Work request:
Between the line containing "hallintaominaisuuden löytyvät saatavilla" and the line containing "tuottaa optimaalisen tarinan" lies a run of lines; give that run again exactly, with both of those lines, and nothing else from the entries below.

━━━━━ Records provided

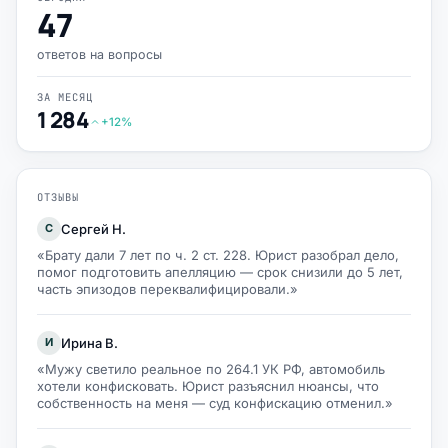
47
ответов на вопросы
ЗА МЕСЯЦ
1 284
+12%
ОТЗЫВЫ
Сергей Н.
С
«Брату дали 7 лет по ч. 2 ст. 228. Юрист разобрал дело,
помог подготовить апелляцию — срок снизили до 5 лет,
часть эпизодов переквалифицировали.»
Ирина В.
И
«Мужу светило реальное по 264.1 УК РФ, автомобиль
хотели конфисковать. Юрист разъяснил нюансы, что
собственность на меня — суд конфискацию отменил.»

━━━━━━━━━━
━━━━━ Records provided

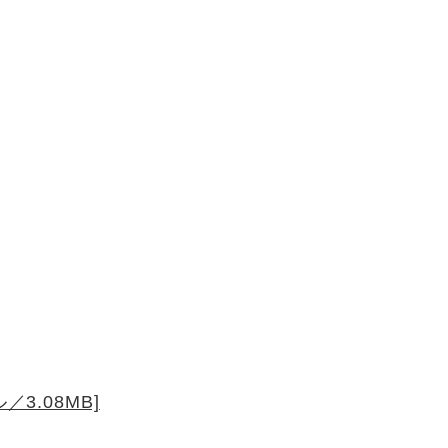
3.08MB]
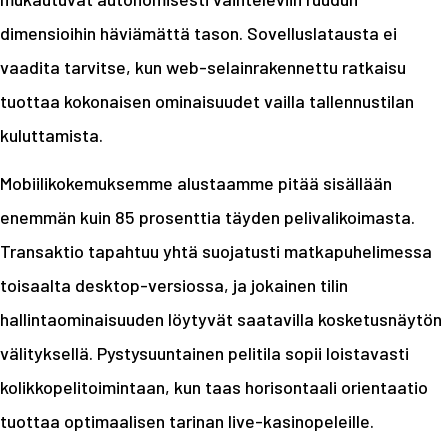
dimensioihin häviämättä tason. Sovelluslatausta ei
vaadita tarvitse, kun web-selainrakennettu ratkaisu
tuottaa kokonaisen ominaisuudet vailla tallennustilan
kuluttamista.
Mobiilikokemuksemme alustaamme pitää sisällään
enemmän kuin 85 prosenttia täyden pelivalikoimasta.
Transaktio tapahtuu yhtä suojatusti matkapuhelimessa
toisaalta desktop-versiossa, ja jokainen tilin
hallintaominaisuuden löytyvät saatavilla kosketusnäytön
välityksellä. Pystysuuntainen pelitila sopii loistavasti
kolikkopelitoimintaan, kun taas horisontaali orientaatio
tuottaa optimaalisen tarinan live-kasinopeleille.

━━━━━━━━━━

Expected answer:
hallintaominaisuuden löytyvät saatavilla kosketusnäytön
välityksellä. Pystysuuntainen pelitila sopii loistavasti
kolikkopelitoimintaan, kun taas horisontaali orientaatio
tuottaa optimaalisen tarinan live-kasinopeleille.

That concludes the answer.